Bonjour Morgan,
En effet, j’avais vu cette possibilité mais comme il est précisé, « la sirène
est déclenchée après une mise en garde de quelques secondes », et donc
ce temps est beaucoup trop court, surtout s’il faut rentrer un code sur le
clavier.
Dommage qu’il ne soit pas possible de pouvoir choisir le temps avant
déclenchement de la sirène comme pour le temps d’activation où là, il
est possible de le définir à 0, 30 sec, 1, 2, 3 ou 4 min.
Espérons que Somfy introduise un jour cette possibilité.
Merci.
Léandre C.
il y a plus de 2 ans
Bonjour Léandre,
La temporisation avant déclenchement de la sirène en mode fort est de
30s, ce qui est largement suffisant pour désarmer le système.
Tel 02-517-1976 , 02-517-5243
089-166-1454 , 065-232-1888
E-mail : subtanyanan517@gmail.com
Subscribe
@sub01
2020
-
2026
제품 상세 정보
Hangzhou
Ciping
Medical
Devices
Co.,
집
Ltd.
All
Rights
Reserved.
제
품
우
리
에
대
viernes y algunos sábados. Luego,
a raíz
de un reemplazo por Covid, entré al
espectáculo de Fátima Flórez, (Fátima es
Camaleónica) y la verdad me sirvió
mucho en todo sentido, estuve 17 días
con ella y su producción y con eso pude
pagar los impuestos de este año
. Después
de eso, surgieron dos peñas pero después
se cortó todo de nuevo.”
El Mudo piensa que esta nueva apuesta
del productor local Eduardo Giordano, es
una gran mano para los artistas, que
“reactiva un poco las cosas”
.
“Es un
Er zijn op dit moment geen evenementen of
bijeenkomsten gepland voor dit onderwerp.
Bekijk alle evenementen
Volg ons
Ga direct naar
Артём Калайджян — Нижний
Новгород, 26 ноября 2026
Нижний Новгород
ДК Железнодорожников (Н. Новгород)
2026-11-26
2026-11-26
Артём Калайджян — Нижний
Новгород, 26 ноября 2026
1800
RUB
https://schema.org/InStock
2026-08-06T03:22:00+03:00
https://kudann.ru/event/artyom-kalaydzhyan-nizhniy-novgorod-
------------------------------------------------------------
YOUR INSTRUCTIONS | I'd like every record written out exactly as given.

RESPONSE TO THIS TASK |
Bonjour Morgan,
En effet, j’avais vu cette possibilité mais comme il est précisé, « la sirène
est déclenchée après une mise en garde de quelques secondes », et donc
ce temps est beaucoup trop court, surtout s’il faut rentrer un code sur le
clavier.
Dommage qu’il ne soit pas possible de pouvoir choisir le temps avant
déclenchement de la sirène comme pour le temps d’activation où là, il
est possible de le définir à 0, 30 sec, 1, 2, 3 ou 4 min.
Espérons que Somfy introduise un jour cette possibilité.
Merci.
Léandre C.
il y a plus de 2 ans
Bonjour Léandre,
La temporisation avant déclenchement de la sirène en mode fort est de
30s, ce qui est largement suffisant pour désarmer le système.
Tel 02-517-1976 , 02-517-5243
089-166-1454 , 065-232-1888
E-mail : subtanyanan517@gmail.com
Subscribe
@sub01
2020
-
2026
제품 상세 정보
Hangzhou
Ciping
Medical
Devices
Co.,
집
Ltd.
All
Rights
Reserved.
제
품
우
리
에
대
viernes y algunos sábados. Luego,
a raíz
de un reemplazo por Covid, entré al
espectáculo de Fátima Flórez, (Fátima es
Camaleónica) y la verdad me sirvió
mucho en todo sentido, estuve 17 días
con ella y su producción y con eso pude
pagar los impuestos de este año
. Después
de eso, surgieron dos peñas pero después
se cortó todo de nuevo.”
El Mudo piensa que esta nueva apuesta
del productor local Eduardo Giordano, es
una gran mano para los artistas, que
“reactiva un poco las cosas”
.
“Es un
Er zijn op dit moment geen evenementen of
bijeenkomsten gepland voor dit onderwerp.
Bekijk alle evenementen
Volg ons
Ga direct naar
Артём Калайджян — Нижний
Новгород, 26 ноября 2026
Нижний Новгород
ДК Железнодорожников (Н. Новгород)
2026-11-26
2026-11-26
Артём Калайджян — Нижний
Новгород, 26 ноября 2026
1800
RUB
https://schema.org/InStock
2026-08-06T03:22:00+03:00
https://kudann.ru/event/artyom-kalaydzhyan-nizhniy-novgorod-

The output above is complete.